Excerpt provided.
.....

Why Blacks and Whites Don’t Dialogue

I thought I’d share a reflection I had over at Cobb’s website today.  The question: what’s happened to all the dialogue?  It seems the energy of VisionCircle is alive and well.

Cobb wrote (in part): “From the black side there is a very powerful disincentive, or taboo against, confiding in whitefolks about the presence of racism. I think the notable exception to this is when Jews start the conversation in a particular way. If a nominally white person outs himself as a Jew, unprompted to a black person and talks about racism, I think a strong bridge is built.”

I wrote:

“a very powerful disincentive…”

And what is that “powerful disincentive”?  Well, James Baldwin edict still stands…to whom can you reveal your ‘constant state of rage’?  Baldwin remarked that to be black and conscious in America is to be in a constant state of rage.  (I haven’t been able to track down the specific source for the quote.  Work for another time and place.)

And what is that constant state of rage about?  What is it’s genesis and resolution?  When you have no answers and are ill-equipped, you can take the path that Ms. McClain took in Chicago.  You can take the path that Tookie Williams chose in LA.  You can take the path of despair and hopelessness.  Still…these choices are fundamentally the same in that each reflects a SUBMISSION to a dynamic that precedes and supercedes the power of individuals to transform. 

Making a different set of choices and stepping out on faith is a two-way street.  When black people are willing to confess two things: our constant stage of rage and our collective contingency (ie, relative powerlessness) the dialogue cannot ensue until white folks make a parallel confession – fear of reprisals (Thomas Jefferson said it three centuries ago) and knowledge of culpability (give up the “my ancestors did this” game because it’s as fake as a $3 bill).  It’s one thing to dismiss slavery as ancient history…it’s quite another to dismiss your father’s union job in an all-white union which paid for your suburban home and public school and Berkeley/Stanford education.  It’s absolutely different to ignore the many intergenerational non-compete agreements authored by white labor from 1865 through 1965.  How did you come to have what you have?  Do you want to know?  Have you ever asked?  Somethings may be better left unsaid.  The truth shall make you free – or something like that.

These confessions, by the way are not forthcoming on the personal level because human beings would rather skirt the conflict of revelation and relate at a superficial level.  If Americans are really honest with themselves, they’ll see this society really doesn’t have that capacity for self-reflection.  I don’t know (through experience) of a nation that does – but the US does not.

American institutions (schools, media, government, businesses, etc.) have never dealt with the ugly truths in a systematic way.  Compare the US treatment of slavery with the Post WWII treatment of the Nazi era in Germany.  There is no comparison.  The US continues to harbor, finance and sustain intellectuals, artists, ideologues and others who harbor sentiments directly derived from the outdated racialist doctrines.  Many of these people are in influential policy circles and they operate with little scrutiny and tactical immunity.

.....

Data excerpts.
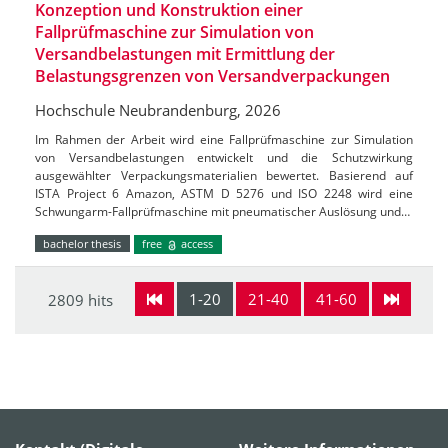
Konzeption und Konstruktion einer
Fallprüfmaschine zur Simulation von
Versandbelastungen mit Ermittlung der
Belastungsgrenzen von Versandverpackungen
Hochschule Neubrandenburg, 2026
Im Rahmen der Arbeit wird eine Fallprüfmaschine zur Simulation
von Versandbelastungen entwickelt und die Schutzwirkung
ausgewählter Verpackungsmaterialien bewertet. Basierend auf
ISTA Project 6 Amazon, ASTM D 5276 und ISO 2248 wird eine
Schwungarm-Fallprüfmaschine mit pneumatischer Auslösung und…
bachelor thesis
free
access
1-20
21-40
41-60
2809 hits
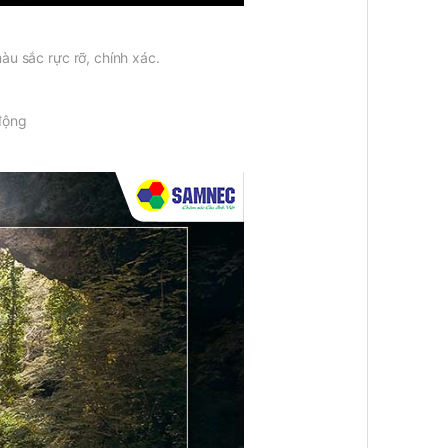
àu sắc rực rỡ, chính xác.
động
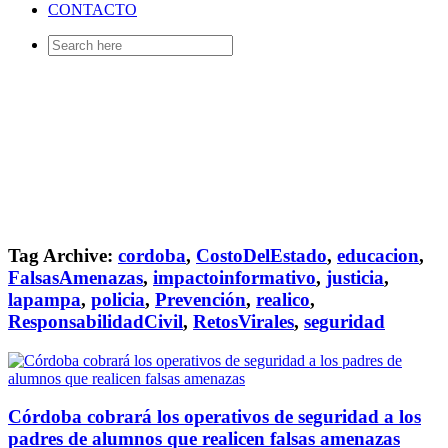
CONTACTO
Search
for:
Tag Archive:
cordoba
,
CostoDelEstado
,
educacion
,
FalsasAmenazas
,
impactoinformativo
,
justicia
,
lapampa
,
policia
,
Prevención
,
realico
,
ResponsabilidadCivil
,
RetosVirales
,
seguridad
Córdoba cobrará los operativos de seguridad a los
padres de alumnos que realicen falsas amenazas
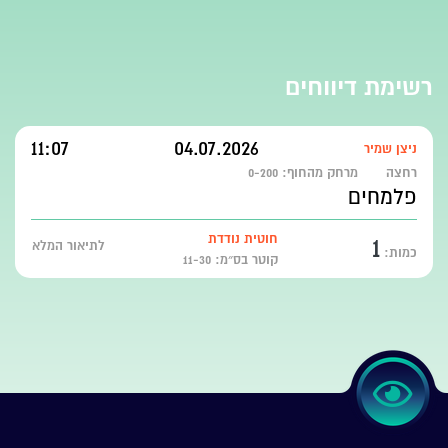
רשימת דיווחים
11:07
04.07.2026
ניצן שמיר
רחצה
מרחק מהחוף:
0-200
פלמחים
1
חוטית נודדת
לתיאור המלא
כמות:
קוטר בס״מ: 11-30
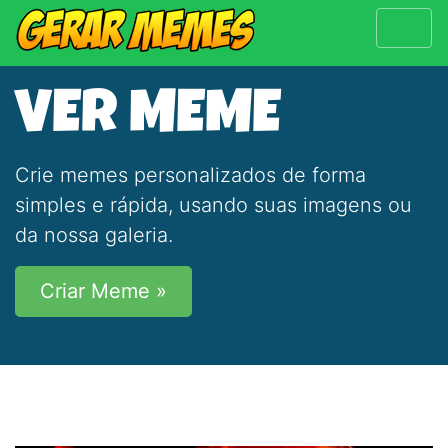
VER MEME
Crie memes personalizados de forma
simples e rápida, usando suas imagens ou
da nossa galeria.
Criar Meme »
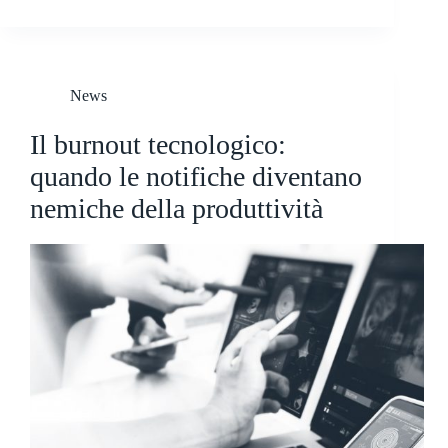
News
Il burnout tecnologico:
quando le notifiche diventano
nemiche della produttività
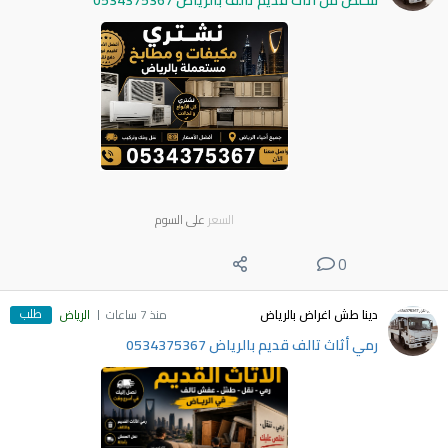
نتخلص من اثاث قديم تالف بالرياض 0534375367
السعر
على السوم
0
طلب
دينا طش اغراض بالرياض
منذ 7 ساعات
الرياض
رمي أثاث تالف قديم بالرياض 0534375367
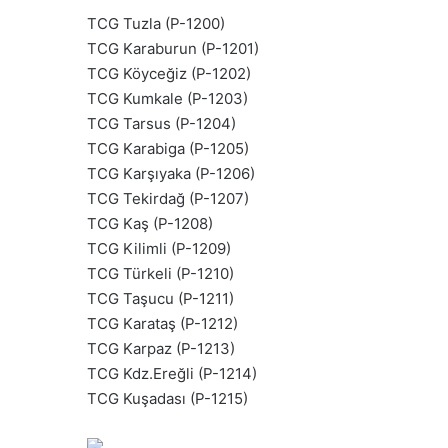
TCG Tuzla (P-1200)
TCG Karaburun (P-1201)
TCG Köyceğiz (P-1202)
TCG Kumkale (P-1203)
TCG Tarsus (P-1204)
TCG Karabiga (P-1205)
TCG Karşıyaka (P-1206)
TCG Tekirdağ (P-1207)
TCG Kaş (P-1208)
TCG Kilimli (P-1209)
TCG Türkeli (P-1210)
TCG Taşucu (P-1211)
TCG Karataş (P-1212)
TCG Karpaz (P-1213)
TCG Kdz.Ereğli (P-1214)
TCG Kuşadası (P-1215)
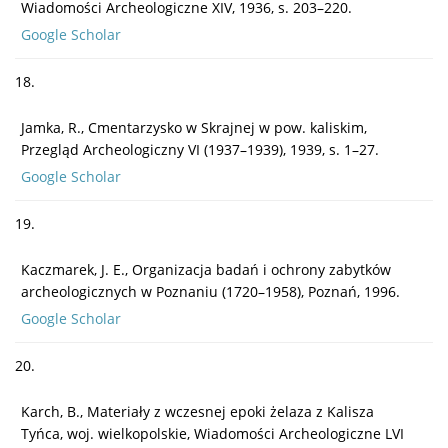
Wiadomości Archeologiczne XIV, 1936, s. 203–220.
Google Scholar
18.
Jamka, R., Cmentarzysko w Skrajnej w pow. kaliskim,
Przegląd Archeologiczny VI (1937–1939), 1939, s. 1–27.
Google Scholar
19.
Kaczmarek, J. E., Organizacja badań i ochrony zabytków
archeologicznych w Poznaniu (1720–1958), Poznań, 1996.
Google Scholar
20.
Karch, B., Materiały z wczesnej epoki żelaza z Kalisza
Tyńca, woj. wielkopolskie, Wiadomości Archeologiczne LVI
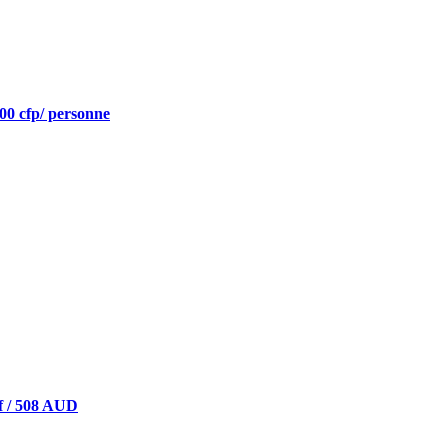
5000 cfp/ personne
f / 508 AUD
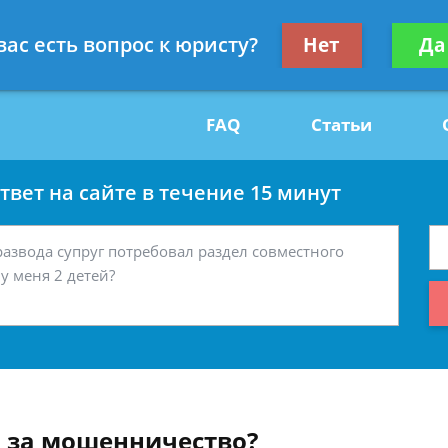
Получите консул
вас есть вопрос к юристу?
Нет
Да
29
бес
FAQ
Статьи
вет на сайте в течение 15 минут
я за мошенничество?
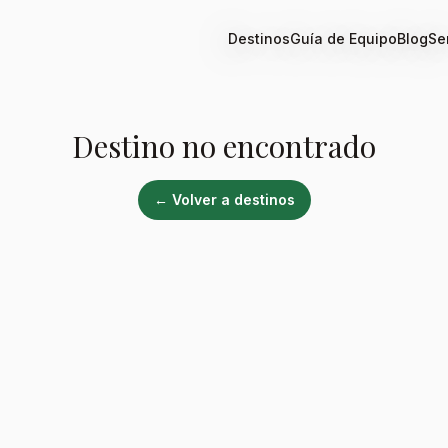
Destinos
Guía de Equipo
Blog
Se
Destino no encontrado
← Volver a destinos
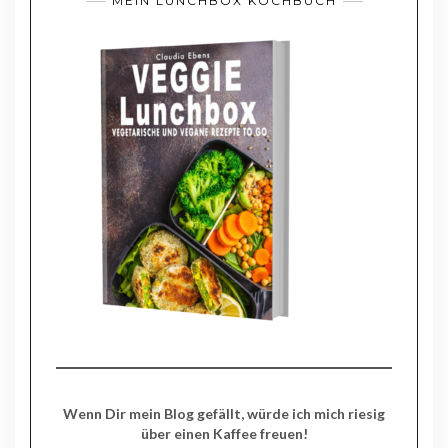
MEIN LUNCHBOX KOCHBUCH
Wenn Dir mein Blog gefällt, würde ich mich riesig
über einen Kaffee freuen!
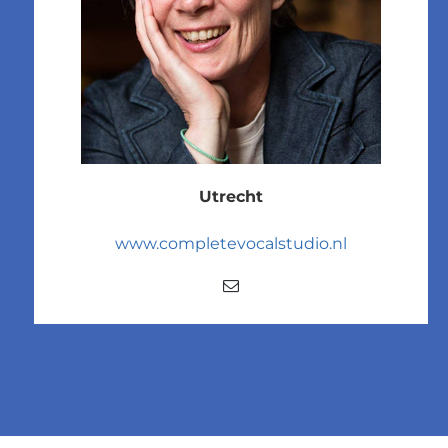
Utrecht
www.completevocalstudio.nl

.....

Required actions.
• A. Please set down everything in the dialogue essay from "I thought I’d" down to "alive and well.", copying it word for word.
• B. Based on the dialogue essay, answer yes or no to each statement below and quote the words that decide it. (i) The writer located the specific source of the Baldwin quote. (ii) The writer credits Thomas Jefferson with naming fear of reprisals. (iii) The writer knows through experience of a nation with the capacity for self-reflection.

Responses to the tasks.
• A.
I thought I’d share a reflection I had over at Cobb’s website today.  The question: what’s happened to all the dialogue?  It seems the energy of VisionCircle is alive and well.

• B.
(i) No: "I haven’t been able to track down the specific source for the quote."
(ii) Yes: "fear of reprisals (Thomas Jefferson said it three centuries ago)"
(iii) No: "I don’t know (through experience) of a nation that does"